On a toujours un pouvoir quand on a un rôle important. Il s'agit
simplement d'influence par expérience sur des gens qui ont confiance
en vous et avec qui on essaie d'entretenir des rapports de collaboration.
C'est ce qui m'intéresse le plus. D'aider, pas seulement à
ce que je fais, mais au film, à l'intérêt général,
aux scènes, par rapport à des choses qui, soi-disant, ne
concernent pas les acteurs a priori, que ce soit la lumière ou
les autres acteurs... Je me sens partie intégrante d'un film, je
ne me contente pas de sortir de ma loge pour aller répéter
ma scène et la tourner. Quand on a fait plus de trente films, je
pense qu'on ne vous engage pas uniquement pour votre nom. On attend de
vous une participation active. Il n'y a que les gens très complexés
qui veulent tout diriger eux-mêmes. C'est pour cela qu'il faut les
éviter, ainsi que les frustrés.
Vous avez présidé
le jury du Prix du Scénario et lancé un parfum, ceci étant
loin du métier d'interprète.
On ne fera jamais assez pour l'écriture, c'est si important au
cinéma. C'est là qu'on a besoin du plus d'argent, pour que
les gens aient la liberté d'écrire. Quant au parfum, il
s'agit d'un produit de luxe. J'en ai toujours porté, on m'a proposé
de le faire - on le propose à dix personnes dans le monde - je
prends ça comme une chose positive.

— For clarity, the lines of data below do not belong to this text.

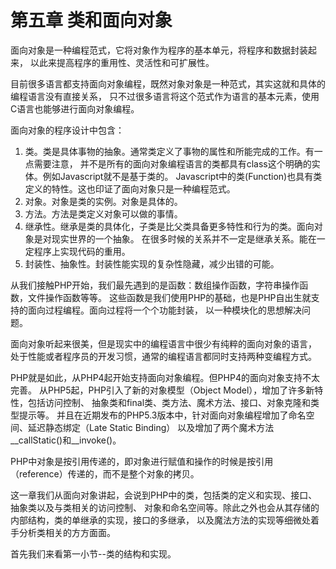 # 第五章 类和面向对象

面向对象是一种编程范式，它将对象作为程序的基本单元，将程序和数据封装起来，
以此来提高程序的重用性、灵活性和可扩展性。

目前很多语言都支持面向对象编程，既然对象对象是一种范式，其实这就和具体的编程语言没有直接关系，
只不过很多语言将这个范式作为语言的基本元素，使用C语言也能够进行面向对象编程。

面向对象的程序设计中包含：

1. 类。类是具体事物的抽象。通常类定义了事物的属性和所能完成的工作。有一点需要注意，
   并不是所有的面向对象编程语言的类都具有class这个明确的实体。例如Javascript就不是基于类的。
   Javascript中的类(Function)也具有类定义的特性。这也印证了面向对象只是一种编程范式。
1. 对象。对象是类的实例。对象是具体的。
1. 方法。方法是类定义对象可以做的事情。
1. 继承性。继承是类的具体化，子类是比父类具备更多特性和行为的类。面向对象是对现实世界的一个抽象。
   在很多时候的关系并不一定是继承关系。能在一定程序上实现代码的重用。
1. 封装性、抽象性。封装性能实现的复杂性隐藏，减少出错的可能。

从我们接触PHP开始，我们最先遇到的是函数：数组操作函数，字符串操作函数，文件操作函数等等。
这些函数是我们使用PHP的基础，也是PHP自出生就支持的面向过程编程。面向过程将一个个功能封装，
以一种模块化的思想解决问题。

面向对象听起来很美，但是现实中的编程语言中很少有纯粹的面向对象的语言，
处于性能或者程序员的开发习惯，通常的编程语言都同时支持两种变编程方式。

PHP就是如此，从PHP4起开始支持面向对象编程。但PHP4的面向对象支持不太完善。
从PHP5起，PHP引入了新的对象模型（Object Model），增加了许多新特性，包括访问控制、
抽象类和final类、类方法、魔术方法、接口、对象克隆和类型提示等。
并且在近期发布的PHP5.3版本中，针对面向对象编程增加了命名空间、延迟静态绑定（Late Static Binding）
以及增加了两个魔术方法__callStatic()和__invoke()。

PHP中对象是按引用传递的，即对象进行赋值和操作的时候是按引用（reference）传递的，而不是整个对象的拷贝。

这一章我们从面向对象讲起，会说到PHP中的类，包括类的定义和实现、接口、抽象类以及与类相关的访问控制、
对象和命名空间等。除此之外也会从其存储的内部结构，类的单继承的实现，接口的多继承，
以及魔法方法的实现等细微处着手分析类相关的方方面面。


首先我们来看第一小节--类的结构和实现。
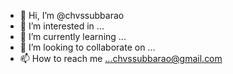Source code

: - 👋 Hi, I’m @chvssubbarao
- 👀 I’m interested in ...
- 🌱 I’m currently learning ...
- 💞️ I’m looking to collaborate on ...
- 📫 How to reach me ...chvssubbarao@gmail.com

<!---
chvssubbarao/chvssubbarao is a ✨ special ✨ repository because its `README.md` (this file) appears on your GitHub profile.
You can click the Preview link to take a look at your changes.
--->
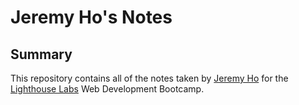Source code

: # Jeremy Ho's Notes

## Summary

This repository contains all of the notes taken by [Jeremy Ho](https://github.com/jeremyho999) for the [Lighthouse Labs](https://www.lighthouselabs.ca/en) Web Development Bootcamp.
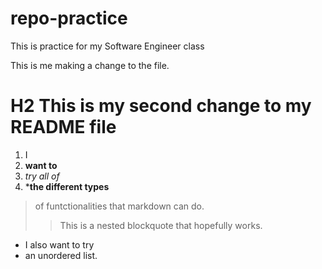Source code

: # repo-practice
This is practice for my Software Engineer class

This is me making a change to the file.
# H2 This is my second change to my README file

1. I 
2. **want to**
3. *try all of*
4. ***the different types**

>of funtctionalities that
>markdown can do.
>>This is a nested blockquote that hopefully works.

- I also want to try
- an unordered list.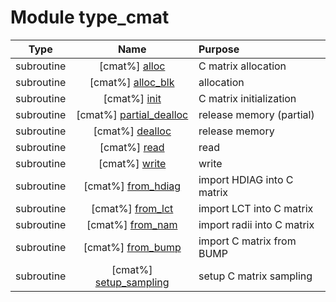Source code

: # Module type_cmat

| Type | Name | Purpose |
| :--: | :--: | :---------- |
| subroutine | [cmat%] [alloc](https://github.com/JCSDA/saber/src/saber/bump/type_cmat.F90#L57) | C matrix allocation |
| subroutine | [cmat%] [alloc_blk](https://github.com/JCSDA/saber/src/saber/bump/type_cmat.F90#L86) | allocation |
| subroutine | [cmat%] [init](https://github.com/JCSDA/saber/src/saber/bump/type_cmat.F90#L116) | C matrix initialization |
| subroutine | [cmat%] [partial_dealloc](https://github.com/JCSDA/saber/src/saber/bump/type_cmat.F90#L144) | release memory (partial) |
| subroutine | [cmat%] [dealloc](https://github.com/JCSDA/saber/src/saber/bump/type_cmat.F90#L168) | release memory |
| subroutine | [cmat%] [read](https://github.com/JCSDA/saber/src/saber/bump/type_cmat.F90#L195) | read |
| subroutine | [cmat%] [write](https://github.com/JCSDA/saber/src/saber/bump/type_cmat.F90#L289) | write |
| subroutine | [cmat%] [from_hdiag](https://github.com/JCSDA/saber/src/saber/bump/type_cmat.F90#L369) | import HDIAG into C matrix |
| subroutine | [cmat%] [from_lct](https://github.com/JCSDA/saber/src/saber/bump/type_cmat.F90#L595) | import LCT into C matrix |
| subroutine | [cmat%] [from_nam](https://github.com/JCSDA/saber/src/saber/bump/type_cmat.F90#L673) | import radii into C matrix |
| subroutine | [cmat%] [from_bump](https://github.com/JCSDA/saber/src/saber/bump/type_cmat.F90#L737) | import C matrix from BUMP |
| subroutine | [cmat%] [setup_sampling](https://github.com/JCSDA/saber/src/saber/bump/type_cmat.F90#L848) | setup C matrix sampling |

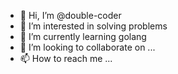- 👋 Hi, I’m @double-coder
- 👀 I’m interested in solving problems
- 🌱 I’m currently learning golang
- 💞️ I’m looking to collaborate on ...
- 📫 How to reach me ...

<!---
double-coder/double-coder is a ✨ special ✨ repository because its `README.md` (this file) appears on your GitHub profile.
You can click the Preview link to take a look at your changes.
--->
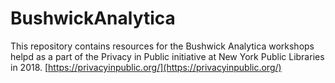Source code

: # BushwickAnalytica
This repository contains resources for the Bushwick Analytica workshops helpd as a part of the Privacy in Public initiative at New York Public Libraries in 2018.
[https://privacyinpublic.org/](https://privacyinpublic.org/)
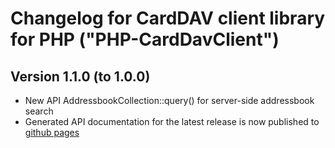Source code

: # Changelog for CardDAV client library for PHP ("PHP-CardDavClient")

## Version 1.1.0 (to 1.0.0)

- New API AddressbookCollection::query() for server-side addressbook search
- Generated API documentation for the latest release is now published to [github pages](https://mstilkerich.github.io/carddavclient/)

<!-- vim: set ts=4 sw=4 expandtab fenc=utf8 ff=unix tw=120: -->
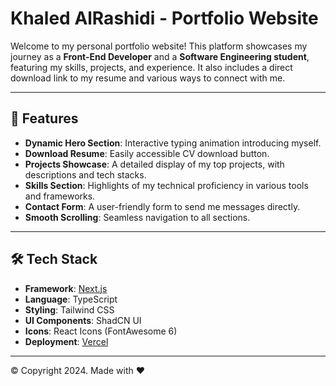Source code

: # Khaled AlRashidi - Portfolio Website

Welcome to my personal portfolio website! This platform showcases my journey as a **Front-End Developer** and a **Software Engineering student**, featuring my skills, projects, and experience. It also includes a direct download link to my resume and various ways to connect with me.

---

## 🌟 Features

- **Dynamic Hero Section**: Interactive typing animation introducing myself.
- **Download Resume**: Easily accessible CV download button.
- **Projects Showcase**: A detailed display of my top projects, with descriptions and tech stacks.
- **Skills Section**: Highlights of my technical proficiency in various tools and frameworks.
- **Contact Form**: A user-friendly form to send me messages directly.
- **Smooth Scrolling**: Seamless navigation to all sections.

---

## 🛠️ Tech Stack

- **Framework**: [Next.js](https://nextjs.org/)
- **Language**: TypeScript
- **Styling**: Tailwind CSS
- **UI Components**: ShadCN UI
- **Icons**: React Icons (FontAwesome 6)
- **Deployment**: [Vercel](https://vercel.com/)

---

© Copyright 2024. Made with ❤️
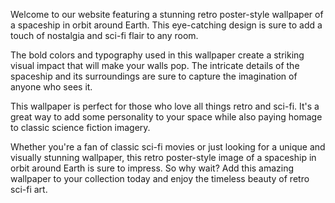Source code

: <!--
Write me content for website with wallpaper "A retro poster-style image of a spaceship in orbit around Earth, with bold colors and typography."
-->

<!--font:Poppins-->

Welcome to our website featuring a stunning retro poster-style wallpaper of a spaceship in orbit around Earth. This eye-catching design is sure to add a touch of nostalgia and sci-fi flair to any room.

The bold colors and typography used in this wallpaper create a striking visual impact that will make your walls pop. The intricate details of the spaceship and its surroundings are sure to capture the imagination of anyone who sees it.

This wallpaper is perfect for those who love all things retro and sci-fi. It's a great way to add some personality to your space while also paying homage to classic science fiction imagery.

Whether you're a fan of classic sci-fi movies or just looking for a unique and visually stunning wallpaper, this retro poster-style image of a spaceship in orbit around Earth is sure to impress. So why wait? Add this amazing wallpaper to your collection today and enjoy the timeless beauty of retro sci-fi art.
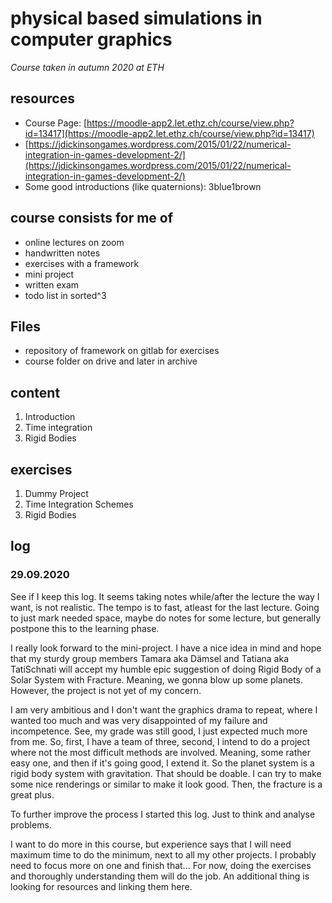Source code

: # physical based simulations in computer graphics

_Course taken in autumn 2020 at ETH_

## resources

* Course Page: [https://moodle-app2.let.ethz.ch/course/view.php?id=13417](https://moodle-app2.let.ethz.ch/course/view.php?id=13417)
* [https://jdickinsongames.wordpress.com/2015/01/22/numerical-integration-in-games-development-2/](https://jdickinsongames.wordpress.com/2015/01/22/numerical-integration-in-games-development-2/)
* Some good introductions \(like quaternions\): 3blue1brown

## course consists for me of

* online lectures on zoom
* handwritten notes
* exercises with a framework
* mini project
* written exam
* todo list in sorted^3

## Files

* repository of framework on gitlab for exercises
* course folder on drive and later in archive

## content

1. Introduction
2. Time integration
3. Rigid Bodies

## exercises

1. Dummy Project
2. Time Integration Schemes
3. Rigid Bodies

## log

### 29.09.2020

See if I keep this log. It seems taking notes while/after the lecture the way I want, is not realistic. The tempo is to fast, atleast for the last lecture. Going to just mark needed space, maybe do notes for some lecture, but generally postpone this to the learning phase.

I really look forward to the mini-project. I have a nice idea in mind and hope that my sturdy group members Tamara aka Dämsel and Tatiana aka TatiSchnati will accept my humble epic suggestion of doing Rigid Body of a Solar System with Fracture. Meaning, we gonna blow up some planets. However, the project is not yet of my concern.

I am very ambitious and I don't want the graphics drama to repeat, where I wanted too much and was very disappointed of my failure and incompetence. See, my grade was still good, I just expected much more from me. So, first, I have a team of three, second, I intend to do a project where not the most difficult methods are involved. Meaning, some rather easy one, and then if it's going good, I extend it. So the planet system is a rigid body system with gravitation. That should be doable. I can try to make some nice renderings or similar to make it look good. Then, the fracture is a great plus.

To further improve the process I started this log. Just to think and analyse problems.

I want to do more in this course, but experience says that I will need maximum time to do the minimum, next to all my other projects. I probably need to focus more on one and finish that... For now, doing the exercises and thoroughly understanding them will do the job. An additional thing is looking for resources and linking them here.

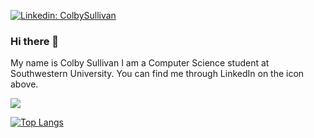 [![Linkedin: ColbySullivan](https://img.shields.io/badge/-ColbySullivan-blue?style=flat-square&logo=Linkedin&logoColor=white&link=https://www.linkedin.com/in/colby-sullivan-448686257)](https://www.linkedin.com/in/colby-sullivan-448686257)

### Hi there 👋
My name is Colby Sullivan I am a Computer Science student at Southwestern University. You can find me through LinkedIn on the icon above.

<a href="https://github.com/colbySullivan/colbySullivan">
  <img align="center" src="https://github-readme-stats.vercel.app/api/top-langs/?username=colbySullivan&show_icons=true&count_private=true&title_color=ffffff&text_color=c9cacc&icon_color=2bbc8a&bg_color=1d1f21&langs_count=3" />
</a>

[![Top Langs](https://github-readme-stats-colbysullivan.vercel.app/api/top-langs/?username=colbySullivan&layout=donut-vertical&count_private=true&)](https://github.com/colbySullivan/colbySullivan)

Le parfum, c'est poétique,
sophistiqué.
Vous voyez qu'il n'y a pas que
les journalistes qui vous considèrent comme une star ?
Il y a aussi des hommes d'affaires (rires).
Ne rêvez-vous pas d'être
un jour, un jour seulement, parfaitement anonyme ?
Ce matin, j'étais à la terrasse d'un café tranquillement.
Personne ne m'a assaillie. Je vis à peu près normalement,
en étant reconnue la plupart du temps, bien sûr. Je vis beaucoup
dans mon quartier. Ce n'est pas toujours facile mais je vais au cinéma,
au restaurant, dans des endroits publics, je n'ai pas une vie comme tout
le monde mais je fais les mêmes choses, j'essaie simplement de décaler
les horaires et les lieux pour ne pas être ce qu'on appelle "embêtée".
Les gens s'habituent. Depuis le temps que j'existe... Ils sont contemplatifs
mais jusqu'à un certain point !
Ce n'est pourtant pas le cas
pour les gens de la télé. Edgar Morin a dit qu'aujourd'hui,
la star c'était Sinclair, êtes-vous d'accord ?
C'est une vraie star et en plus elle vient chez les gens, c'est la télévision,
c'est le quotidien. Le quotidien c'est le grand danger. On ne peut pas
faire sans et en même temps c'est la chose la plus difficile à
vivre, en ce qui concerne l'image surtout. Arrêtez le quotidien
pendant quelque temps et vous disparaissez. Je ne sais pas comment vit
Anne Sinclair, mais j'imagine que ça ne doit pas être simple.
Elle appartient aux gens. Les vraies stars aujourd'hui sont les chanteurs
et les gens de télévision, d'une certaine façon.
Ils mobilisent des millions de spectateurs.